■ **PROBLEM STATEMENT**:
Gather every line in the material below that contains the string "Στέκι", and copy each one in full. Only matches with the same capitalization count.

■ **RECORDS FOR THIS TASK**:

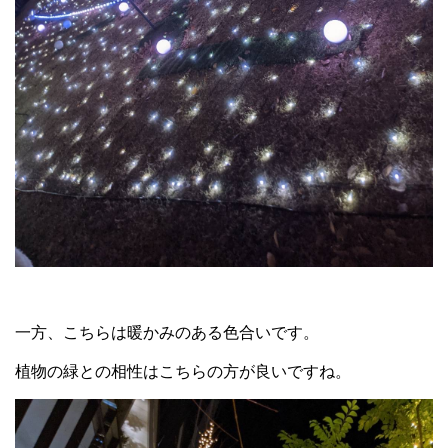
一方、こちらは暖かみのある色合いです。
植物の緑との相性はこちらの方が良いですね。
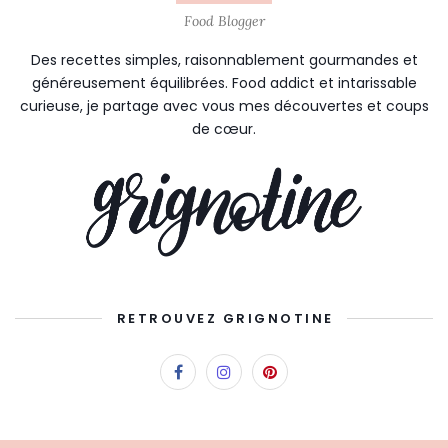
Food Blogger
Des recettes simples, raisonnablement gourmandes et
généreusement équilibrées. Food addict et intarissable
curieuse, je partage avec vous mes découvertes et coups
de cœur.
RETROUVEZ GRIGNOTINE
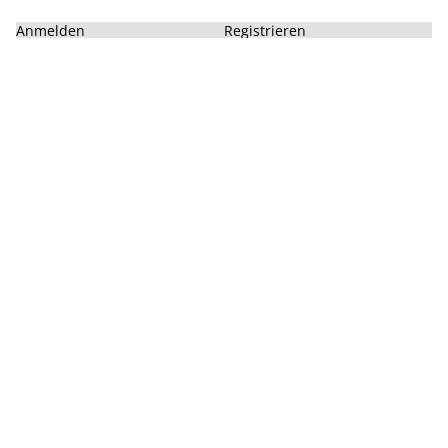
Anmelden
Registrieren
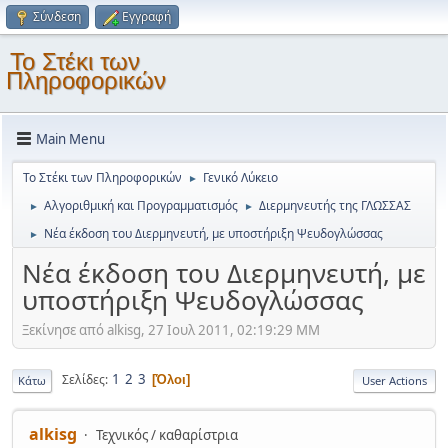
Σύνδεση
Εγγραφή
Το Στέκι των
Πληροφορικών
Main Menu
Το Στέκι των Πληροφορικών
Γενικό Λύκειο
►
Αλγοριθμική και Προγραμματισμός
Διερμηνευτής της ΓΛΩΣΣΑΣ
►
►
Νέα έκδοση του Διερμηνευτή, με υποστήριξη Ψευδογλώσσας
►
Νέα έκδοση του Διερμηνευτή, με
υποστήριξη Ψευδογλώσσας
Ξεκίνησε από alkisg, 27 Ιουλ 2011, 02:19:29 ΜΜ
1
2
3
Σελίδες
Όλοι
Κάτω
User Actions
alkisg
Τεχνικός / καθαρίστρια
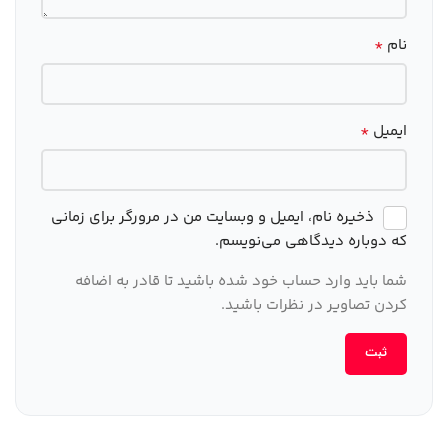
*
نام
*
ایمیل
ذخیره نام، ایمیل و وبسایت من در مرورگر برای زمانی
که دوباره دیدگاهی می‌نویسم.
شما باید وارد حساب خود شده باشید تا قادر به اضافه
کردن تصاویر در نظرات باشید.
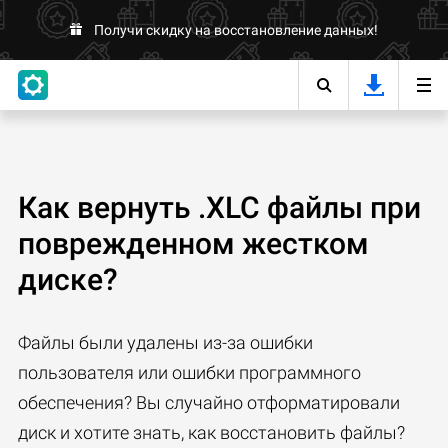
Получи скидку на восстановление данных!
Как вернуть .XLC файлы при
поврежденном жестком
диске?
Файлы были удалены из-за ошибки
пользователя или ошибки программного
обеспечения? Вы случайно отформатировали
диск и хотите знать, как восстановить файлы?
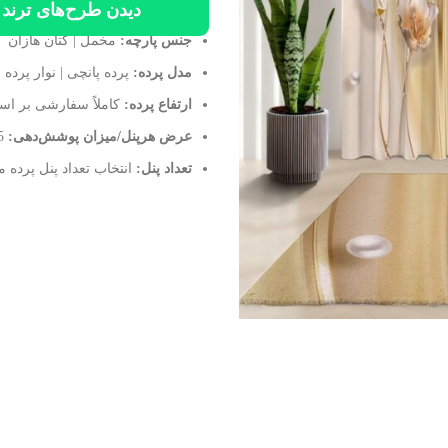
دیدن طرح‌های ترند و
جنس پارچه:
مخمل | کتان هازان
مدل پرده:
پرده پانچی | نوار پرده (
ارتفاع پرده:
کاملاً سفارشی بر اس
عرض هرپنل/میزان پوشش‌دهی:
145 سانتی متر/ موقع نصب 70 الی 100 سانتی متر
تعداد پنل:
انتخاب تعداد پنل پرده م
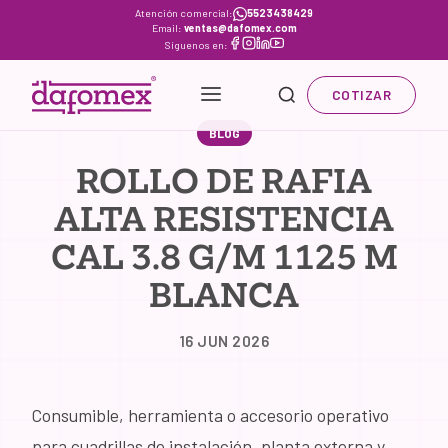
Skip
Atención comercial:
5523438429
Email:
ventas@dafomex.com
to
Síguenos en:
content
COTIZAR
BLOG
ROLLO DE RAFIA
ALTA RESISTENCIA
CAL 3.8 G/M 1125 M
BLANCA
16 JUN 2026
Consumible, herramienta o accesorio operativo
para cuadrillas de instalación, planta externa y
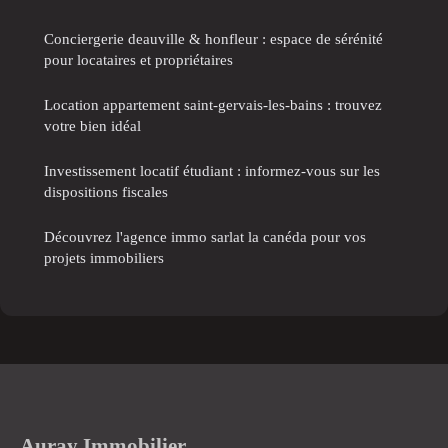
Conciergerie deauville & honfleur : espace de sérénité
pour locataires et propriétaires
Location appartement saint-gervais-les-bains : trouvez
votre bien idéal
Investissement locatif étudiant : informez-vous sur les
dispositions fiscales
Découvrez l'agence immo sarlat la canéda pour vos
projets immobiliers
Auray Immobilier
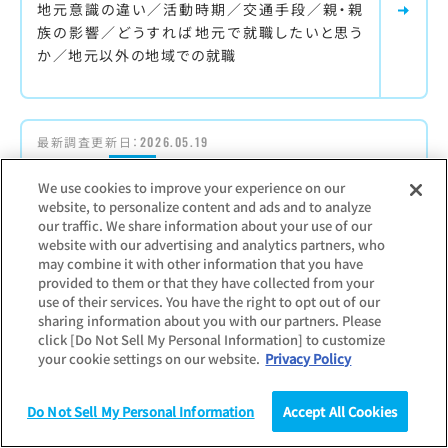
地元意識の違い／活動時期／交通手段／親・親
族の影響／どうすれば地元で就職したいと思う
か／地元以外の地域での就職
最新調査更新日：
2026.05.19
調査対象：
学生
We use cookies to improve your experience on our
大学生業界イメージ調査
website, to personalize content and ads and to analyze
our traffic. We share information about your use of our
大学生に業界イメージを聞いた調査
website with our advertising and analytics partners, who
【主な項目】
may combine it with other information that you have
provided to them or that they have collected from your
インターンシップに参加したことのある業界／就
use of their services. You have the right to opt out of our
職先として検討したことのある業界／志望業界
sharing information about you with our partners. Please
の変化／各業界のプラスイメージ・マイナスイメ
click [Do Not Sell My Personal Information] to customize
ージ
your cookie settings on our website.
Privacy Policy
Do Not Sell My Personal Information
Accept All Cookies
調査
統計（データ）
コラム
研究
最新調査更新日：
2026.02.13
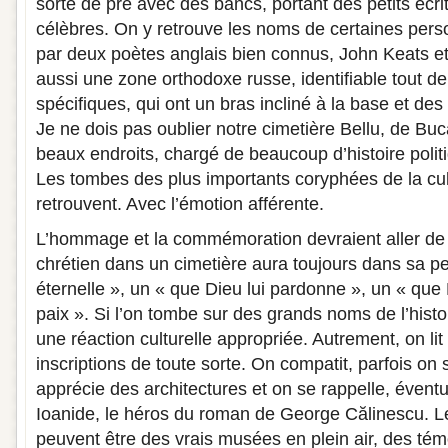
sorte de pré avec des bancs, portant des petits écri
célèbres. On y retrouve les noms de certaines per
par deux poètes anglais bien connus, John Keats et
aussi une zone orthodoxe russe, identifiable tout de 
spécifiques, qui ont un bras incliné à la base et des 
Je ne dois pas oublier notre cimetière Bellu, de Buca
beaux endroits, chargé de beaucoup d’histoire politiq
Les tombes des plus importants coryphées de la cul
retrouvent. Avec l’émotion afférente.
L’hommage et la commémoration devraient aller de p
chrétien dans un cimetière aura toujours dans sa 
éternelle », un « que Dieu lui pardonne », un « que
paix ». Si l’on tombe sur des grands noms de l’histoi
une réaction culturelle appropriée. Autrement, on lit
inscriptions de toute sorte. On compatit, parfois 
apprécie des architectures et on se rappelle, évent
Ioanide, le héros du roman de George Călinescu. L
peuvent être des vrais musées en plein air, des tém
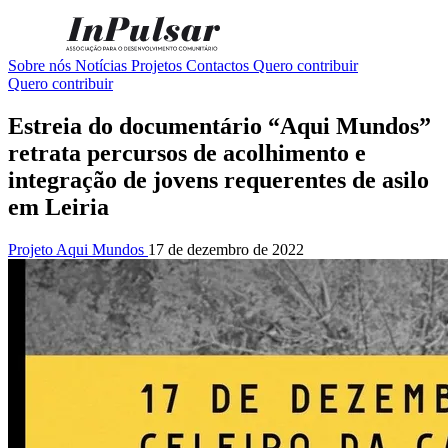
Sobre nós
Notícias
Projetos
Contactos
Quero contribuir
Quero contribuir
Estreia do documentário “Aqui Mundos”
retrata percursos de acolhimento e
integração de jovens requerentes de asilo
em Leiria
Projeto Aqui Mundos
17 de dezembro de 2022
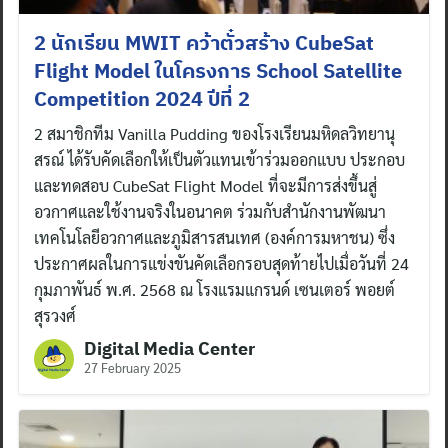
2 นักเรียน MWIT คว้าตั๋วสร้าง CubeSat
Flight Model ในโครงการ School Satellite
Competition 2024 ปีที่ 2
2 สมาชิกทีม Vanilla Pudding ของโรงเรียนมหิดลวิทยานุ
สรณ์ ได้รับคัดเลือกให้เป็นตัวแทนเข้าร่วมออกแบบ ประกอบ
และทดสอบ CubeSat Flight Model ที่จะมีการส่งขึ้นสู่
อวกาศและใช้งานจริงในอนาคต ร่วมกับสำนักงานพัฒนา
เทคโนโลยีอวกาศและภูมิสารสนเทศ (องค์การมหาชน) ซึ่ง
ประกาศผลในการแข่งขันคัดเลือกรอบสุดท้ายไปเมื่อวันที่ 24
กุมภาพันธ์ พ.ศ. 2568 ณ โรงแรมแกรนด์ เซนเตอร์ พอยต์
สุรวงศ์
Digital Media Center
27 February 2025
Search
for:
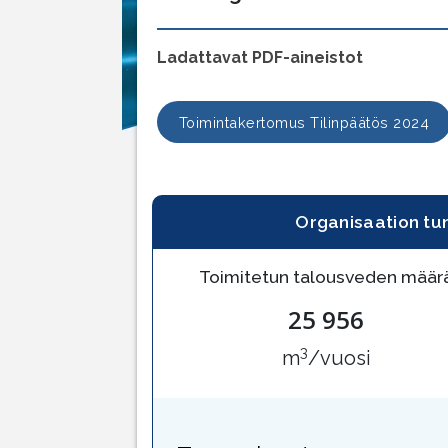
Ladattavat PDF-aineistot
Toimintakertomus Tilinpäätös 2024
Organisaation tu
Toimitetun talousveden määr
25 956
3
m
/vuosi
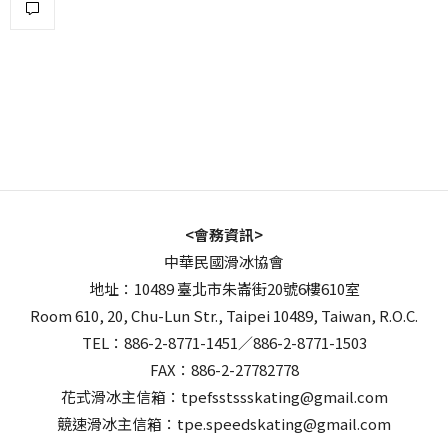
<會務資訊>
中華民國滑冰協會
地址：10489 臺北市朱崙街20號6樓610室
Room 610, 20, Chu-Lun Str., Taipei 10489, Taiwan, R.O.C.
TEL：886-2-8771-1451／886-2-8771-1503
FAX：886-2-27782778
花式滑冰主信箱：tpefsstssskating@gmail.com
競速滑冰主信箱：tpe.speedskating@gmail.com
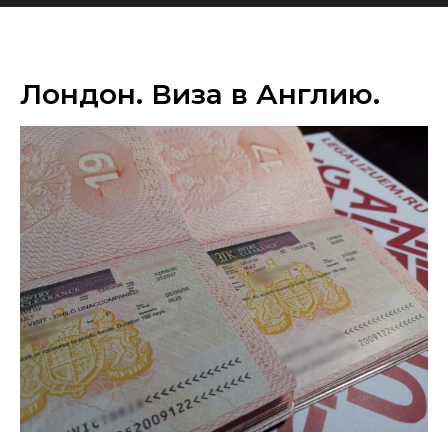
Лондон. Виза в Англию.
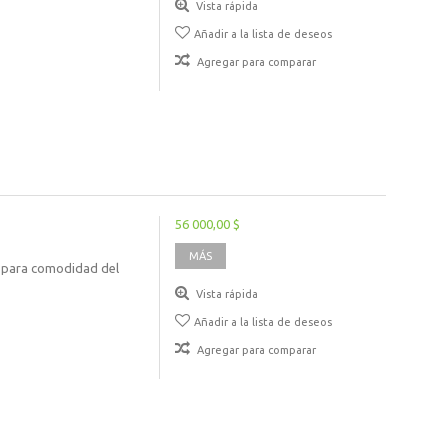
Vista rápida
Añadir a la lista de deseos
Agregar para comparar
56 000,00 $
MÁS
o para comodidad del
Vista rápida
Añadir a la lista de deseos
Agregar para comparar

■ **FINAL ANSWER**:
Το Στέκι των
Το Στέκι των Πληροφορικών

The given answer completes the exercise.